How to isolate fine-grained effects
A simple average isn't enough. Some token categories are rare or repeat a lot, which distorts simple results. So the researchers did two things: 1) group tokens by category and average the loss gap, and 2) run regressions that control for factors like frequency and repetition. That way real effects attributable to architecture emerge.
Which types of tokens the hybrid favors
The central finding is clear: the hybrid has a real edge in many token classes, but not in all.
The hybrid stands out on content tokens: nouns, verbs, adjectives and adverbs. In other words, the words that carry meaning about what the sentence is about.
It also shows strength on tokens that require following the flow of the text, for example resolving pronouns and reference decisions, where you need to maintain state tracking.
By contrast, its advantage shrinks a lot on functional tokens like "the", "of" or "is", which syntax almost determines.
A notable pattern: when the next token is a literal copy of something that already appeared earlier in the same passage, the hybrid's advantage almost disappears. On repeated n-grams the ability to copy exactly favors the transformer a lot, and the longer the repetition the less advantage the hybrid has.
Why these differences occur: attention vs recurrent
Think of each layer as a reader that refines the representation of each word using context.
In a transformer, attention lets you look directly at any previous token and weigh its relevance. That's excellent for retrieving an exact word that appeared many positions ago. The problem is attention scales in cost with context length and isn't naturally the best tool for carrying a sequential state that evolves.
In a recurrent layer, the model reads left to right and accumulates a fixed-size memory. That memory is compressed and somewhat lossy, so it can't retrieve an exact copy as well as attention. But it's very good at keeping track of state or how information changes as you go, which helps predict words related to the ongoing meaning.
That complementarity explains why a hybrid, combining a few attention layers with recurrent ones, can get the best of both worlds.
Evaluation by token type: practical utility
Inspired by the results, the authors propose using losses filtered by token type as a fine-grained pretraining evaluation method. They tested three 1B models: pure transformer, hybrid and pure recurrent. The findings:
On meaning-bearing tokens that aren't repetitions, the hybrid and the pure recurrent beat the transformer, with the hybrid being the best.
On tokens that require copying verbatim (repeated), the pure recurrent falls behind for not having attention, and the transformer usually dominates.
This shows a global loss metric is too blunt for comparing architectures. Losses filtered by token type reveal early training differences, like copy skills and state-tracking.
What to learn and what's next
Two practical lessons:
Don't look only at average loss. If you want to understand why a design works better, inspect loss on relevant token subsets.

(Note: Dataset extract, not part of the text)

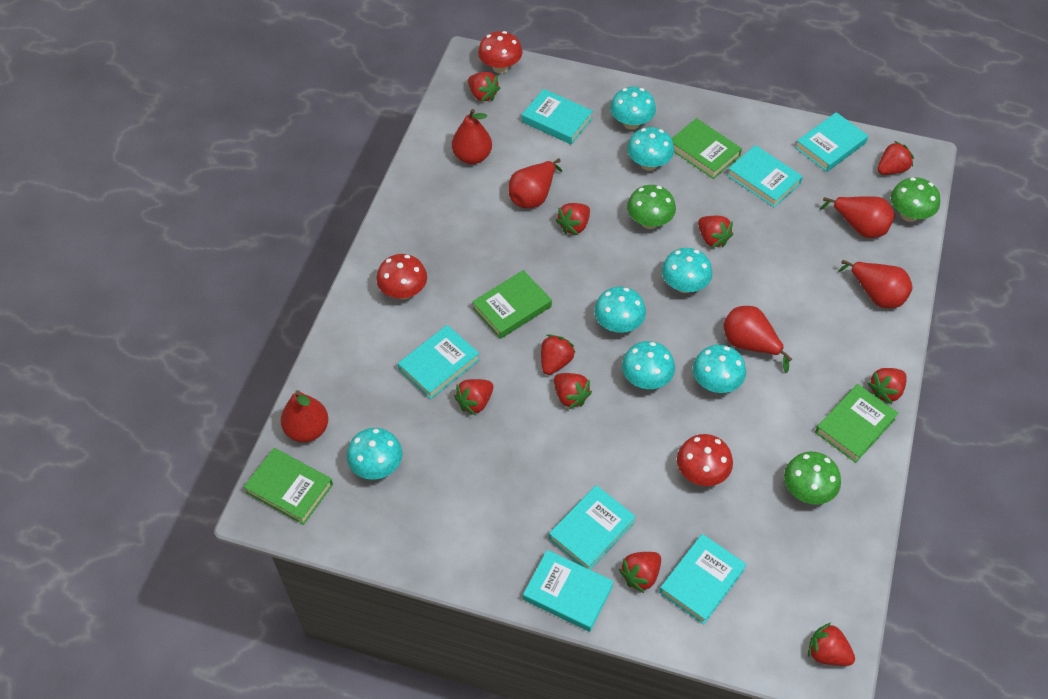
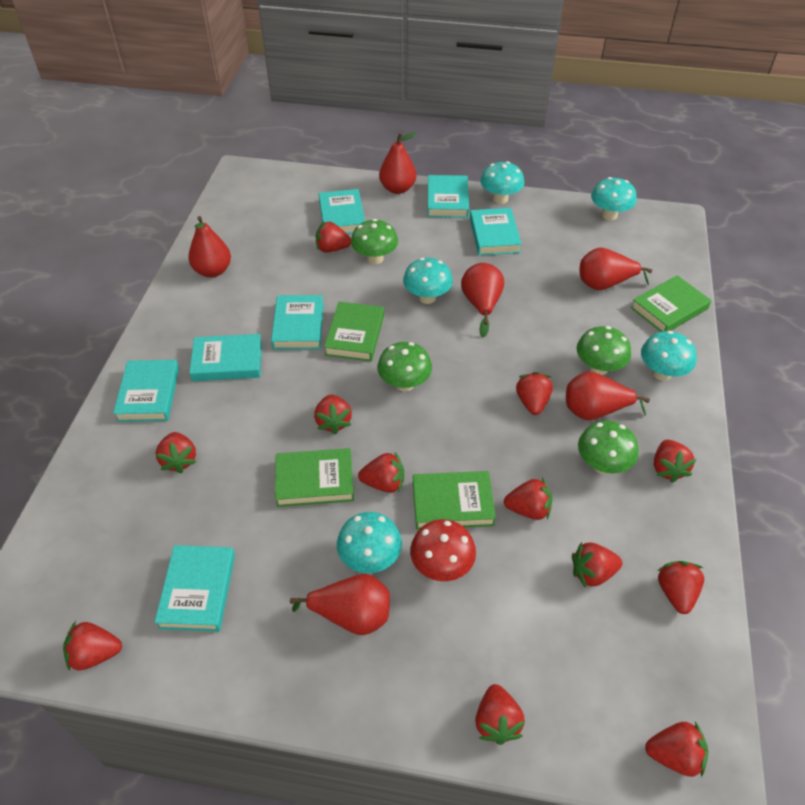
green mushroom: [627,185,676,229] [784,452,841,504] [891,177,940,222] = 3 -> [351,219,398,264] [377,342,432,392] [577,326,631,375] [578,421,639,474] = 4
red mushroom: [376,254,427,299] [478,31,523,73] [677,434,733,486] = 3 -> [410,519,476,581] = 1
red strawberry: [454,379,493,416] [468,72,500,102] [541,335,576,375] [554,373,592,409] [556,203,590,235] [619,552,661,593] [698,216,733,248] [808,623,855,666] [867,368,907,404] [878,141,914,175] = 10 -> [63,621,122,671] [156,432,196,473] [314,394,352,435] [316,221,351,252] [358,452,404,493] [475,684,525,745] [504,478,552,520] [516,372,553,415] [572,542,622,588] [645,722,708,777] [654,440,696,483] [657,561,704,614] = 12
turquoise mushroom: [347,428,402,480] [594,287,646,333] [610,87,656,130] [622,341,675,389] [627,127,674,171] [662,248,712,293] [693,345,746,393] = 7 -> [337,512,402,573] [403,258,453,304] [480,161,524,204] [591,177,637,220] [641,331,697,381] = 5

Hybrids seem especially good on words that convey meaning and on state tracking, probably thanks to the recurrent layers.
To design better hybrids you need to understand, token by token, what each component contributes. That will enable more efficient and accurate architectures tailored to the task: coherent long-range generation, exact text copying, or resolving complex references.
If you're curious to experiment, the authors invite you to try Olmo 3, Olmo Hybrid and the open artifacts to play with these ideas. Want to evaluate a model on your own corpus? Filtering losses by token type is a powerful, practical tool to get clear answers.